It is a time to celebrate new life, to remember those who’ve passed and to plan for the future. And it’s a time to spend with whānau and friends – to enjoy kai (food), waiata (song), tākaro (games) and haka.
Our tūpuna (ancestors) would look to Matariki for help with their harvesting. When Matariki disappeared in April/May, it was time to preserve crops for the winter season. When it re-appeared in June/July, tūpuna would read the stars to predict the upcoming season – clear and bright stars promised a warm and abundant winter while hazy stars warned of a bleak winter.

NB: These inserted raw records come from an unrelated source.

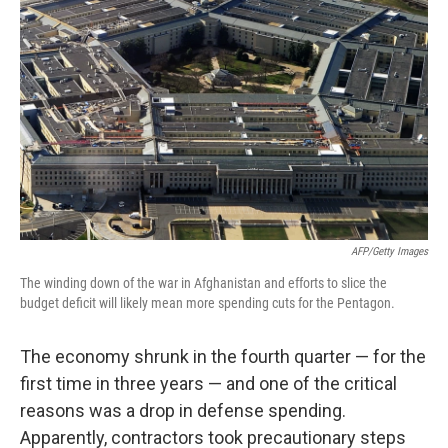
AFP/Getty Images
The winding down of the war in Afghanistan and efforts to slice the
budget deficit will likely mean more spending cuts for the Pentagon.
The economy shrunk in the fourth quarter — for the
first time in three years — and one of the critical
reasons was a drop in defense spending.
Apparently, contractors took precautionary steps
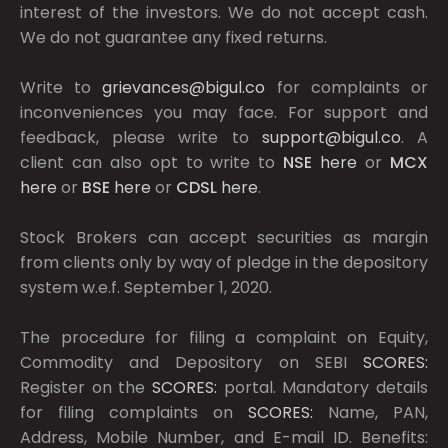
interest of the investors. We do not accept cash.
We do not guarantee any fixed returns.
Write to
grievances@bigul.co
for complaints or
inconveniences you may face. For support and
feedback, please write to
support@bigul.co
. A
client can also opt to write to
NSE
here
or
MCX
here
or
BSE
here
or
CDSL
here
.
Stock Brokers can accept securities as margin
from clients only by way of pledge in the depository
system w.e.f. September 1, 2020.
The procedure for filing a complaint on Equity,
Commodity and Depository on SEBI
SCORES:
Register on the
SCORES:
portal. Mandatory details
for filing complaints on
SCORES:
Name, PAN,
Address, Mobile Number, and E-mail ID. Benefits:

Because Māori follow the Māori lunar calendar, not the Gregorian calendar, the dates for Matariki change every year.
It is a common belief that Matariki has seven visible stars. But Matariki actually has nine visible stars, according to leading Māori astronomer, Dr Rangi Matamua, who has been researching Matariki for over 30 years. As part of his research, Dr Matamua found that some of his own tūpuna were able to see nine stars.
The nine visible stars include: Matariki, Tupuārangi, Waipuna-ā-Rangi, Waitī, Tupuānuku, Ururangi, Waitā, Pōhutukawa and Hiwa-i-te-Rangi.
Each star holds a certain significance over our wellbeing and environment, as seen from the Māori view of the world.